### AIM OF THE TASK
With the pictures omitted, print exactly the lines below, from the one containing "middle dip: (89, 102)" through the one containing "middle mcp: (1004, 933)", and nothing else.

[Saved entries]

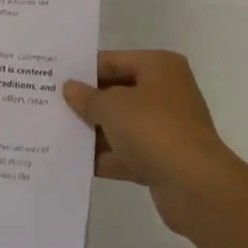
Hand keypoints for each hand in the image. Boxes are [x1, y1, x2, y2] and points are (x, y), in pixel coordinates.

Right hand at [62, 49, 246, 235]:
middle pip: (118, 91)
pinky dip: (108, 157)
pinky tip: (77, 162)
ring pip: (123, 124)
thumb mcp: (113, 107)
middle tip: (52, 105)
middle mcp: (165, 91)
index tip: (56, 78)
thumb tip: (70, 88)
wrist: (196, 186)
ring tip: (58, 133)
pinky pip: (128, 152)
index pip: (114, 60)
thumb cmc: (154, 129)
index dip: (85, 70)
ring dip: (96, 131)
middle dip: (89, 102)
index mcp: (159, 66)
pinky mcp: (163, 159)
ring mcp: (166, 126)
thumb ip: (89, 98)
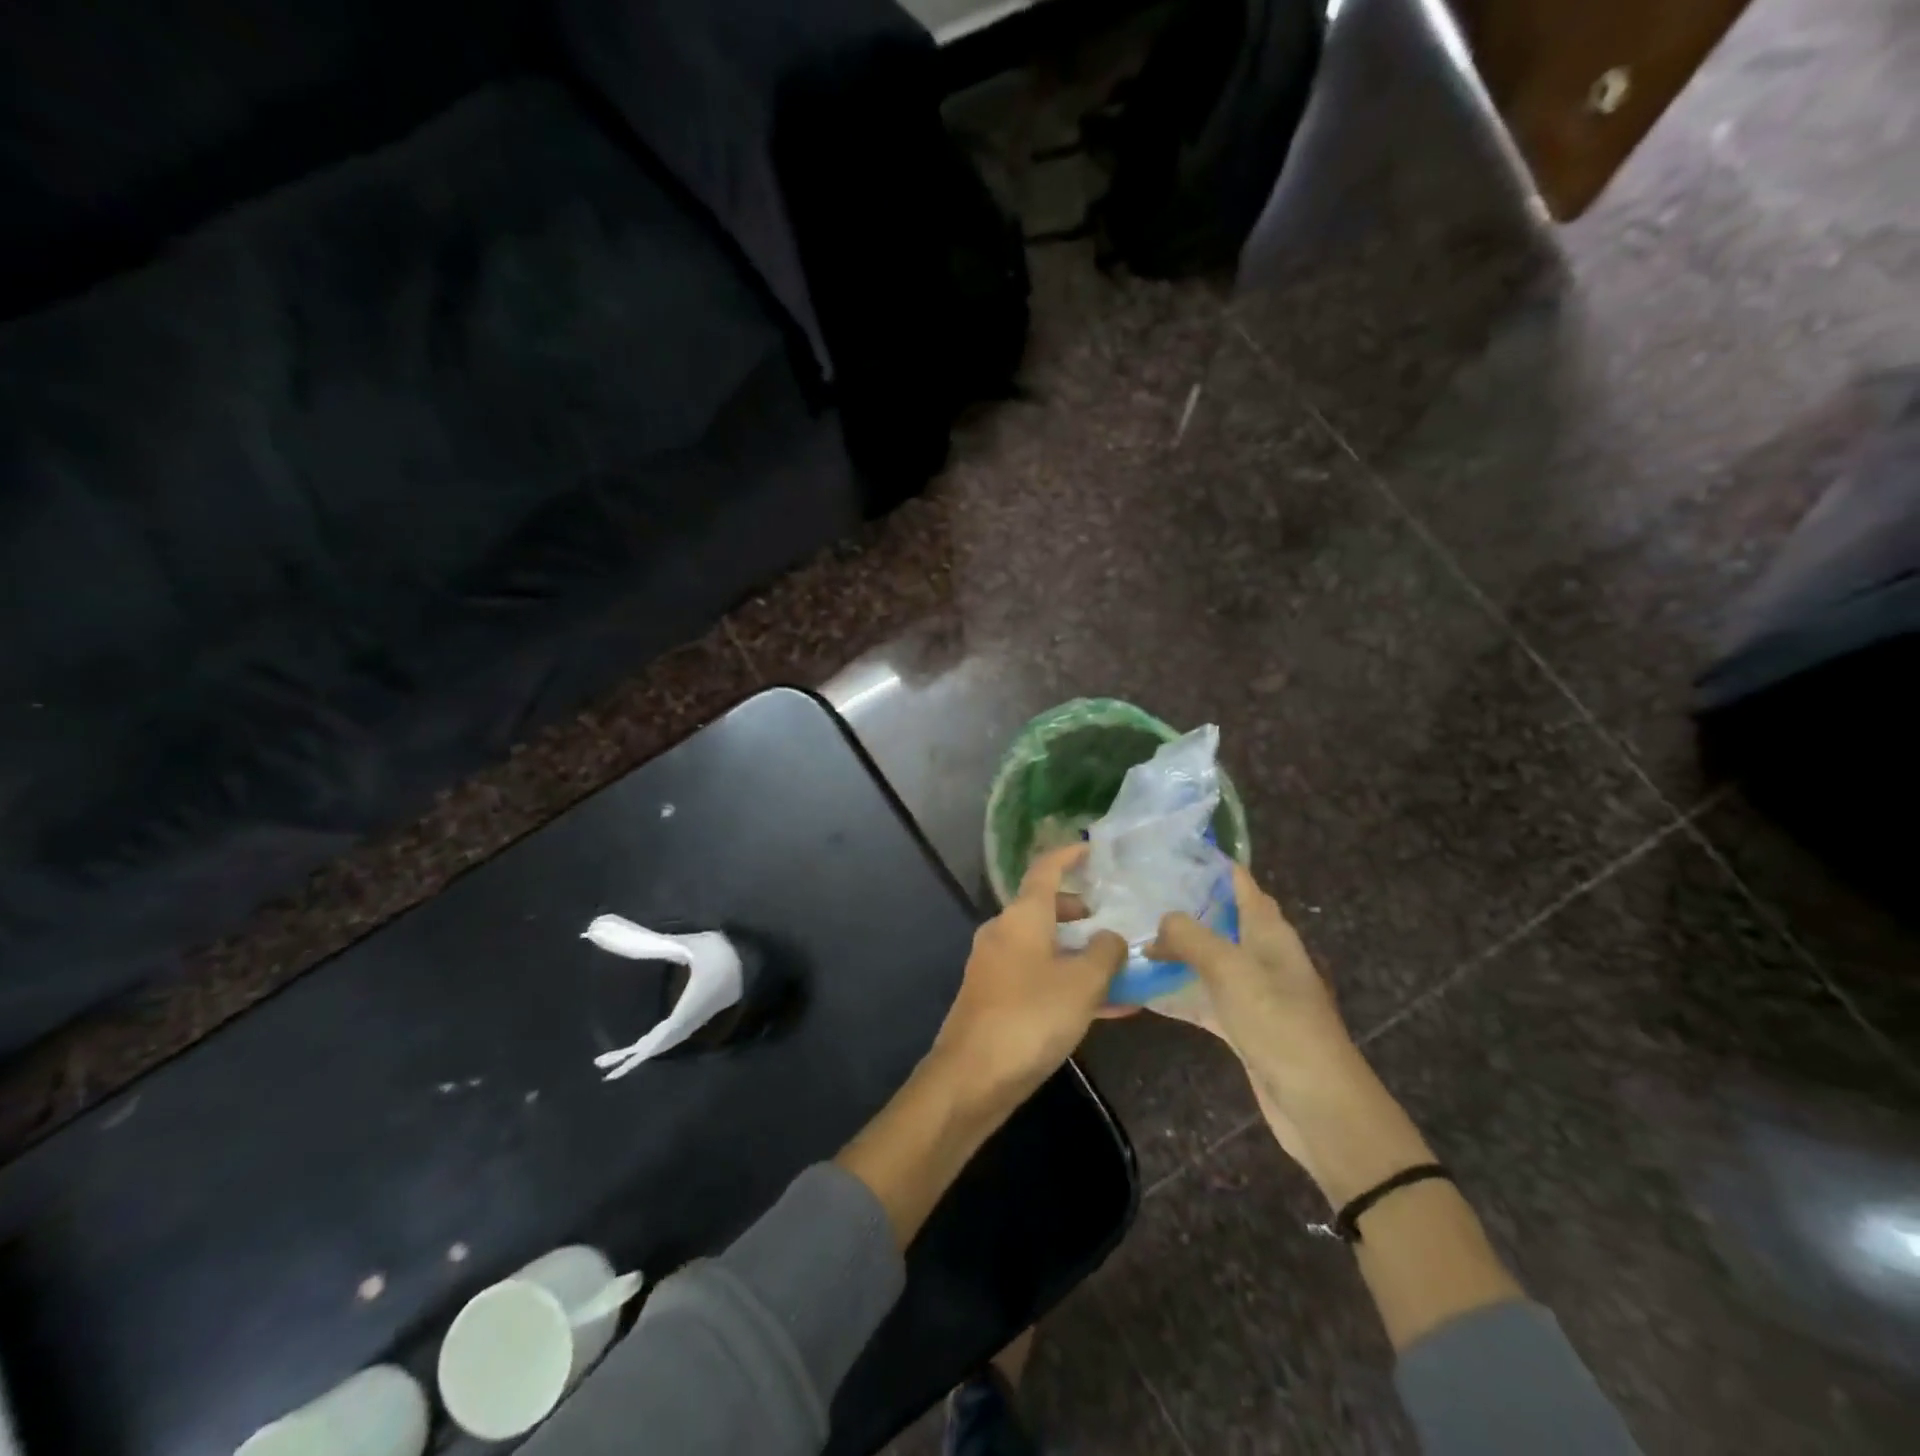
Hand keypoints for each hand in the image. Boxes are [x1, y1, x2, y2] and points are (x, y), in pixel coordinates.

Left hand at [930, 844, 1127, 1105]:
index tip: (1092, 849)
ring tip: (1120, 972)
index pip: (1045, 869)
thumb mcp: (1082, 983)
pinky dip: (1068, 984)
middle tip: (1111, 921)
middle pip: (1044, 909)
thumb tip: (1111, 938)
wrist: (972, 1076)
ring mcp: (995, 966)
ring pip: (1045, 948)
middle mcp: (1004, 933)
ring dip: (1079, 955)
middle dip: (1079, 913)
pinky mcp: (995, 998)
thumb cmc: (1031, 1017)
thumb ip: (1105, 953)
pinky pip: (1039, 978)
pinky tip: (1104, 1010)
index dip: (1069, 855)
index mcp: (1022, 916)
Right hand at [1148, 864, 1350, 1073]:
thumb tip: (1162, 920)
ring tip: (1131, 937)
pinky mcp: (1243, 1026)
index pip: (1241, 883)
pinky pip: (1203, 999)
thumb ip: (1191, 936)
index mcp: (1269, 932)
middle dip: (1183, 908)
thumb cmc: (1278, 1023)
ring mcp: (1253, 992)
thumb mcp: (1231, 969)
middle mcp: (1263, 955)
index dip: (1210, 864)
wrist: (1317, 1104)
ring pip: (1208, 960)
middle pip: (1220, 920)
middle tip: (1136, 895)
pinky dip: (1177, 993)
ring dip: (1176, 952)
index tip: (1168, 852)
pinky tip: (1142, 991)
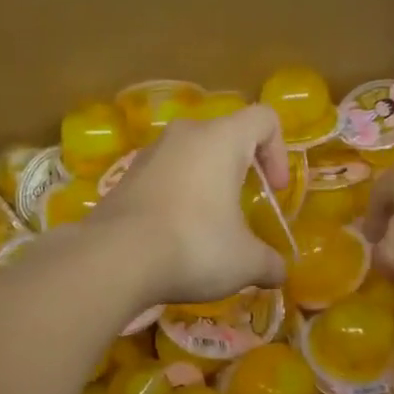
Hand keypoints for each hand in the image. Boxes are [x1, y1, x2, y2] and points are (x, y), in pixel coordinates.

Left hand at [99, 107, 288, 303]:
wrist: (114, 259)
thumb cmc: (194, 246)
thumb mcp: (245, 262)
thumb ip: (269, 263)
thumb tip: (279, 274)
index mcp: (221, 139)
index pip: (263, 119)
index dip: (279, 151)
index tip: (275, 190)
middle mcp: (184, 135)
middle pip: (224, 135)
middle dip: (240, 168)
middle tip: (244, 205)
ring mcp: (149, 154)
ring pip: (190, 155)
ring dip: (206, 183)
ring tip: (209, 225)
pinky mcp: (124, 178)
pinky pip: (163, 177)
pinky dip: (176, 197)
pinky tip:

### EXPECTED ANSWER
middle dip: (89, 102)
index mcp: (159, 66)
pinky mcp: (163, 159)
ring mcp: (166, 126)
thumb ip: (89, 98)
Hand keypoints for each hand in the image. Boxes are [x1, y1, x2, y2] and points are (x, y), in pixel coordinates.

Left hand at [930, 844, 1127, 1105]:
index tip: (1092, 849)
ring tip: (1120, 972)
index pip: (1045, 869)
thumb mcp: (1082, 983)
pinky dip: (1068, 984)
middle tip: (1111, 921)
middle pip: (1044, 909)
thumb tip: (1111, 938)
wrist: (972, 1076)
ring mcp: (995, 966)
ring pip: (1045, 948)
middle mcp: (1004, 933)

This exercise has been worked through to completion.